● **Provided material**
********************

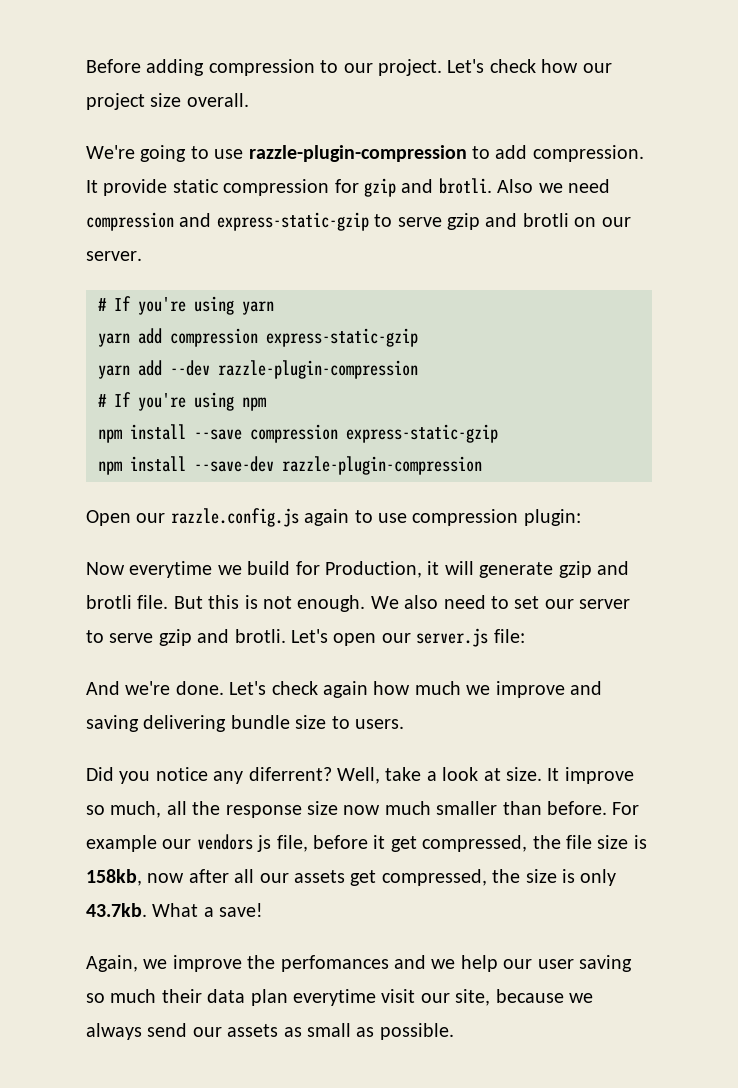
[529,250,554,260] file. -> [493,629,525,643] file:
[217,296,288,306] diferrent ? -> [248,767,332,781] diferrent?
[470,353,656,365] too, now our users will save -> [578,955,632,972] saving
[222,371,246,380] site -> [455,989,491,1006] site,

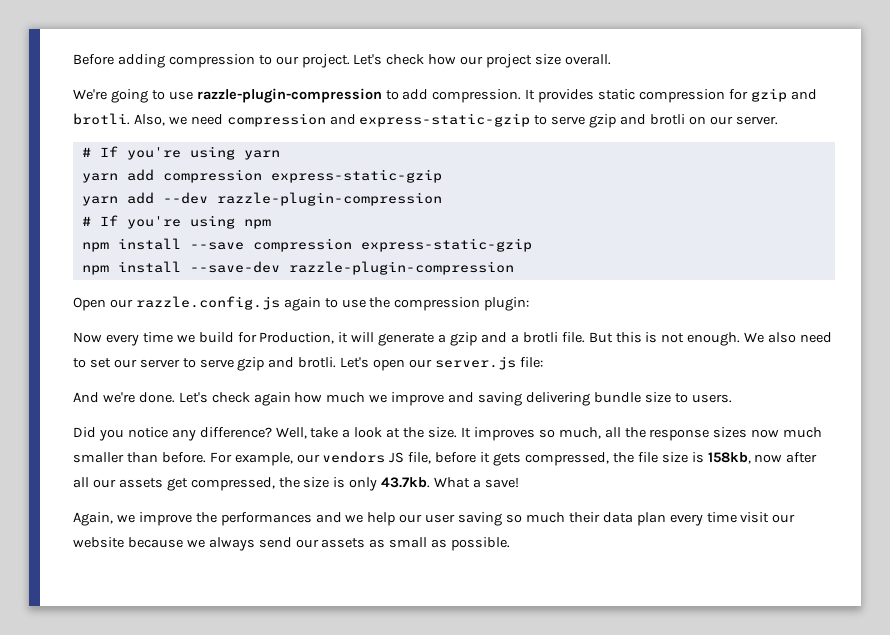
[103,179,168,196] provide -> [538,89,595,103] provides
[497,179,534,193] Also -> [133,114,165,126] Also,
(407, 518) none -> [369,297,391,308] the
[129,561,213,578] everytime -> [105,332,173,346] every time
[558,561,629,578] gzip and -> [438,332,519,346] a gzip and a
[248,767,332,781] diferrent? -> [199,427,272,438] difference?
(501, 774) none -> [403,427,425,438] the
[564,767,634,784] improve -> [473,427,535,441] improves
[307,801,338,815] size -> [713,427,748,438] sizes
[86,835,157,852] example -> [234,452,293,466] example,
[257,835,272,852] js -> [389,452,405,463] JS
[390,836,417,852] get -> [493,453,522,466] gets
[280,955,389,972] perfomances -> [220,512,312,526] performances
[293,989,376,1006] everytime -> [669,512,737,526] every time
[455,989,491,1006] site, -> [73,537,124,548] website

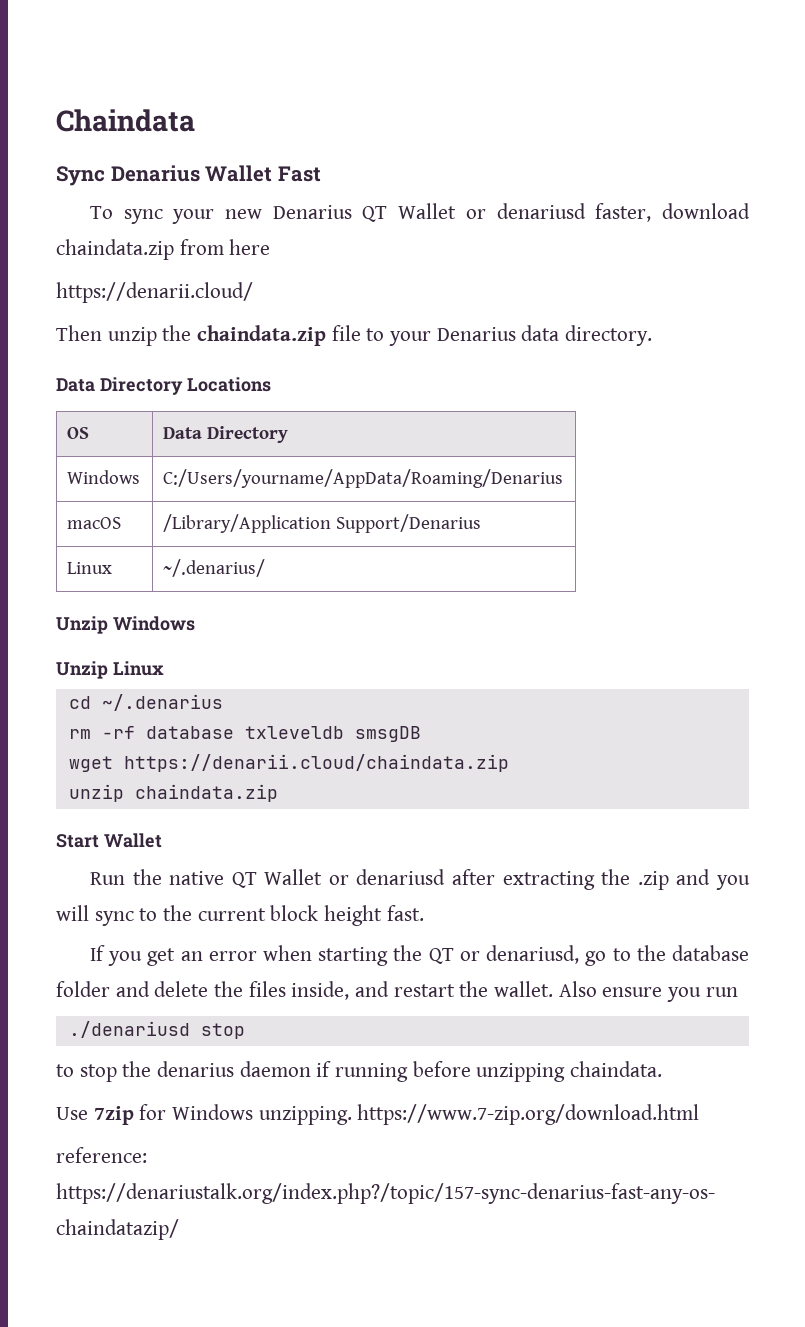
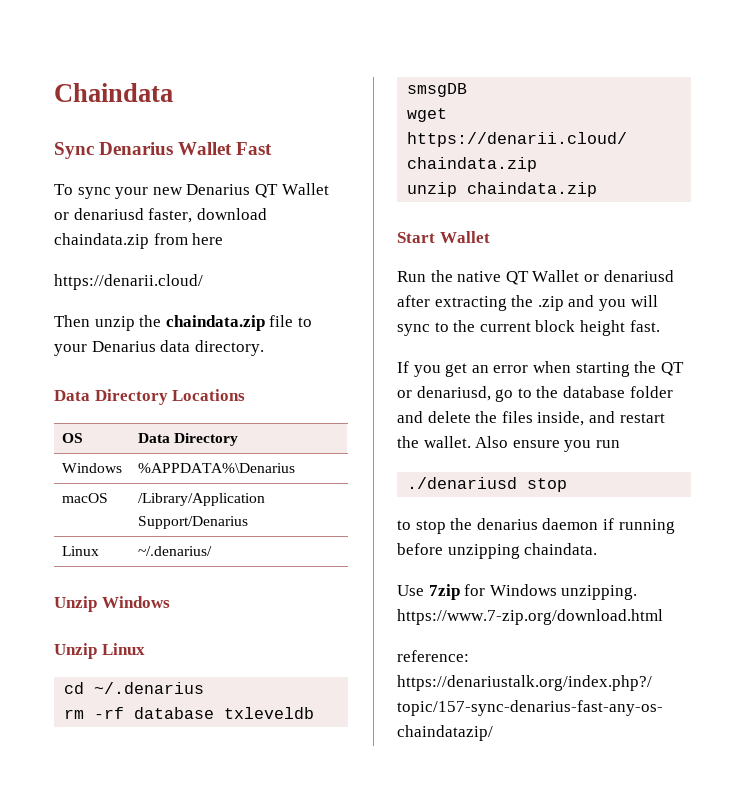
[163,469,564,488] C:/Users/yourname/AppData/Roaming/Denarius -> [137,463,295,473] %APPDATA%\Denarius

********************

● **Problem**
A word-for-word retyping of the material above is expected, without pictures.

● **Solution to this task**
[529,250,554,260] file. -> [493,629,525,643] file:
[217,296,288,306] diferrent ? -> [248,767,332,781] diferrent?
[470,353,656,365] too, now our users will save -> [578,955,632,972] saving
[222,371,246,380] site -> [455,989,491,1006] site,

[103,179,168,196] provide -> [538,89,595,103] provides
[497,179,534,193] Also -> [133,114,165,126] Also,
(407, 518) none -> [369,297,391,308] the
[129,561,213,578] everytime -> [105,332,173,346] every time
[558,561,629,578] gzip and -> [438,332,519,346] a gzip and a
[248,767,332,781] diferrent? -> [199,427,272,438] difference?
(501, 774) none -> [403,427,425,438] the
[564,767,634,784] improve -> [473,427,535,441] improves
[307,801,338,815] size -> [713,427,748,438] sizes
[86,835,157,852] example -> [234,452,293,466] example,
[257,835,272,852] js -> [389,452,405,463] JS
[390,836,417,852] get -> [493,453,522,466] gets
[280,955,389,972] perfomances -> [220,512,312,526] performances
[293,989,376,1006] everytime -> [669,512,737,526] every time
[455,989,491,1006] site, -> [73,537,124,548] website

[163,469,564,488] C:/Users/yourname/AppData/Roaming/Denarius -> [137,463,295,473] %APPDATA%\Denarius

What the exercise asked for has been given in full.